* [ABOUT THIS EXERCISE] Exact reproductions of all the entries, please, and no pictures.

* [STUDY MATERIAL]

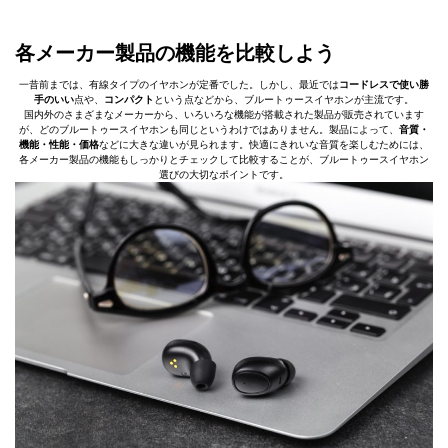
各メーカー製品の機能を比較しよう
一昔前までは、有線タイプのイヤホンが定番でした。しかし、最近では
コードレスで使い勝
手のいい
点や、
コンパクト
という点などから、ブルートゥースイヤホンが主流です。
国内外のさまざまなメーカーから、いろいろな機能が搭載された製品が販売されています
が、どのブルートゥースイヤホンも同じというわけではありません。製品によって、
音質・
機能・性能・価格
などに大きな違いが見られます。快適にきれいな音質を楽しむためには、
各メーカー製品の機能もしっかりとチェックして比較することが、ブルートゥースイヤホン
選びの大切なポイントです。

* [COMPLETED TASK]
各メーカー製品の機能を比較しよう
一昔前までは、有線タイプのイヤホンが定番でした。しかし、最近では
コードレスで使い勝
手のいい
点や、
コンパクト
という点などから、ブルートゥースイヤホンが主流です。
国内外のさまざまなメーカーから、いろいろな機能が搭載された製品が販売されています
が、どのブルートゥースイヤホンも同じというわけではありません。製品によって、
音質・
機能・性能・価格
などに大きな違いが見られます。快適にきれいな音質を楽しむためには、
各メーカー製品の機能もしっかりとチェックして比較することが、ブルートゥースイヤホン
選びの大切なポイントです。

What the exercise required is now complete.